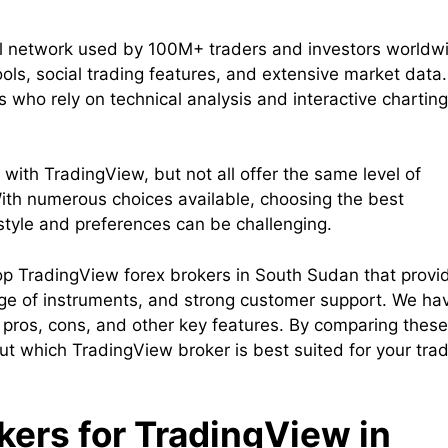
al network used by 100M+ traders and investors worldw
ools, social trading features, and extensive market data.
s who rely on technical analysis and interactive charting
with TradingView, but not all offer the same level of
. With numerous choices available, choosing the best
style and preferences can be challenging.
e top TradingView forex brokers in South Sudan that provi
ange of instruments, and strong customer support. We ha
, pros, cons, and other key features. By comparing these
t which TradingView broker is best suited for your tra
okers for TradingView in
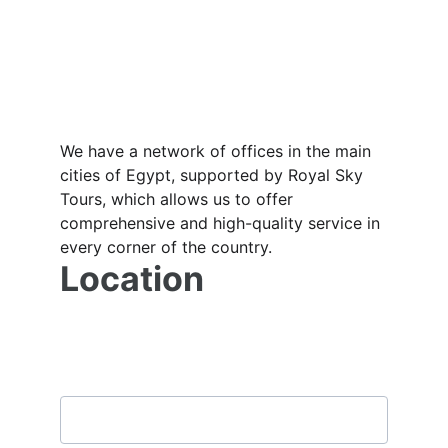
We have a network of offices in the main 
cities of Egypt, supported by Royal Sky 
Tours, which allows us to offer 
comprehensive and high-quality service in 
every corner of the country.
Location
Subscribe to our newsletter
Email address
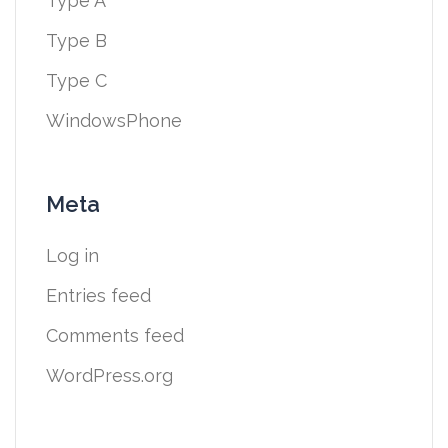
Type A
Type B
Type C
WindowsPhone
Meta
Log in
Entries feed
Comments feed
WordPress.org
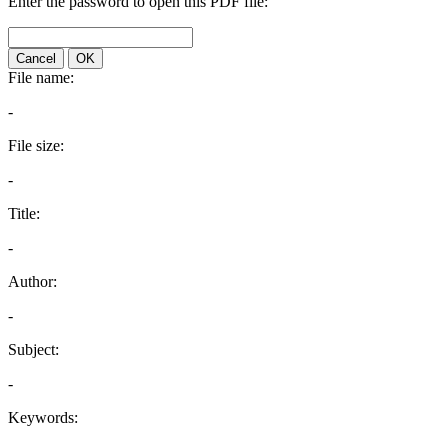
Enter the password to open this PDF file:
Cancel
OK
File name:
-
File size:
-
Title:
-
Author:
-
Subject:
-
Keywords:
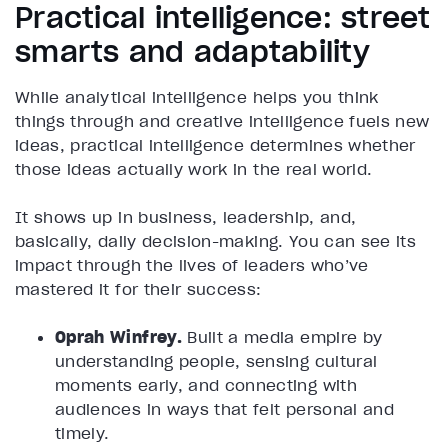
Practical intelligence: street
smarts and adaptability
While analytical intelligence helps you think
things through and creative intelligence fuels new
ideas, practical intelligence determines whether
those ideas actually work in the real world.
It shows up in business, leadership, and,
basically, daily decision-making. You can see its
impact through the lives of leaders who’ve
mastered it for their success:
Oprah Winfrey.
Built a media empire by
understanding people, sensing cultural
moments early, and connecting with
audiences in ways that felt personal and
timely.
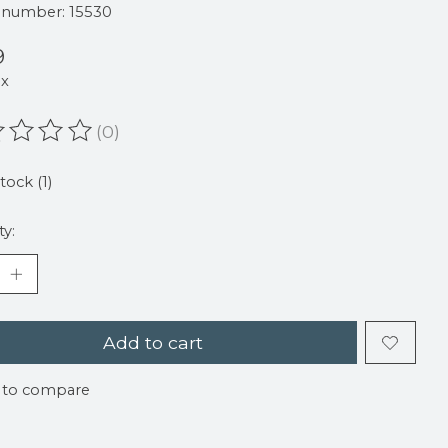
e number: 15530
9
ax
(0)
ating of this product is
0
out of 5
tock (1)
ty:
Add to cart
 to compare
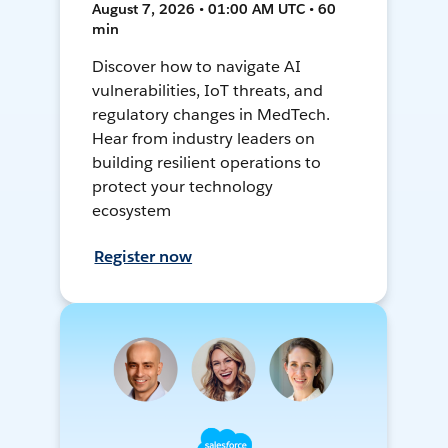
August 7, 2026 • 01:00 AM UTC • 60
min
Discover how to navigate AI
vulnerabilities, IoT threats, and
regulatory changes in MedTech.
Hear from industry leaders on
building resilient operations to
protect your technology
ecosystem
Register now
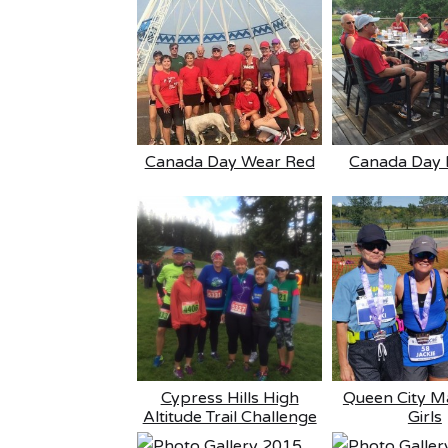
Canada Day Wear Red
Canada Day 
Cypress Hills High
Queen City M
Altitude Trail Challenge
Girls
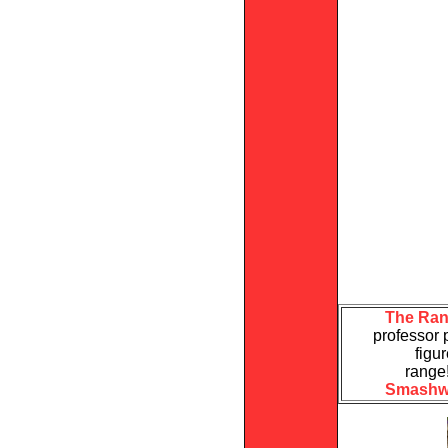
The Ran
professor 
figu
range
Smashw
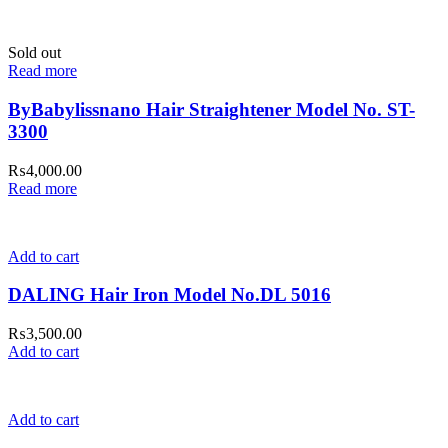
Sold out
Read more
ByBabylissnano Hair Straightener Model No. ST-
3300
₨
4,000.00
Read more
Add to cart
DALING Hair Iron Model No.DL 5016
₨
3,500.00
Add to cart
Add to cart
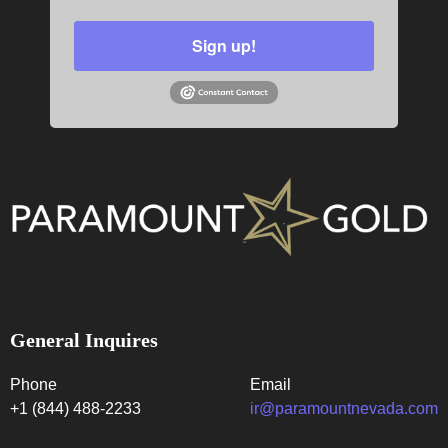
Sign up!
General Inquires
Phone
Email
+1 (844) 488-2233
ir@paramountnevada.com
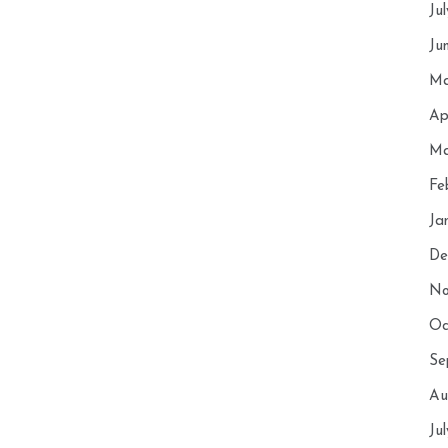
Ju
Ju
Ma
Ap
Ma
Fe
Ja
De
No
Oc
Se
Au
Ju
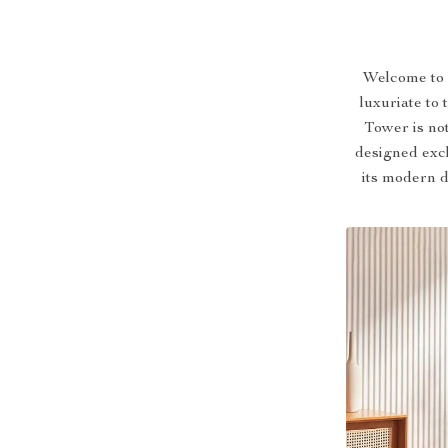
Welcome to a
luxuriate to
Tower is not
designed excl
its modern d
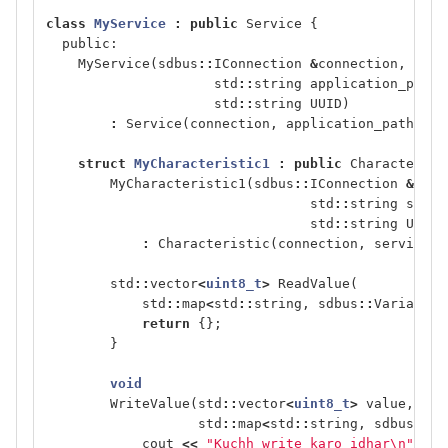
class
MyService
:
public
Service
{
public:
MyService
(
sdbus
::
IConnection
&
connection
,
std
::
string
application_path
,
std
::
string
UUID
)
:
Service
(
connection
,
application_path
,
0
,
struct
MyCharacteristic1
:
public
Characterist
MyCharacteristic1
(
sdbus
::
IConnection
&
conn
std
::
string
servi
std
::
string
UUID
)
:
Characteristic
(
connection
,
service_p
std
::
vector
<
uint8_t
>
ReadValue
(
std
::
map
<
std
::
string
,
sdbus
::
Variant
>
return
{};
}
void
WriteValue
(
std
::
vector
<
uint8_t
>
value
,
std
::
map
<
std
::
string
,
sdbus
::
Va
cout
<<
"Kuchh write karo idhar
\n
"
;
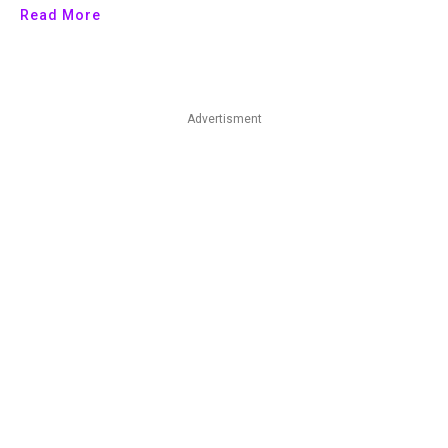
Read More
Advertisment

============================================================

ACTIVITY
Format the listing's text as a JSON list of strings, one string per line, starting with the line that contains "Practical intelligence: street" and going on through the line that contains "moments early, and connecting with". Leave out any blank lines.

ANSWER BELOW
[
  "Practical intelligence: street",
  "smarts and adaptability",
  "While analytical intelligence helps you think",
  "things through and creative intelligence fuels new",
  "ideas, practical intelligence determines whether",
  "those ideas actually work in the real world.",
  "It shows up in business, leadership, and,",
  "basically, daily decision-making. You can see its",
  "impact through the lives of leaders who’ve",
  "mastered it for their success:",
  "Oprah Winfrey.",
  "Built a media empire by",
  "understanding people, sensing cultural",
  "moments early, and connecting with"
]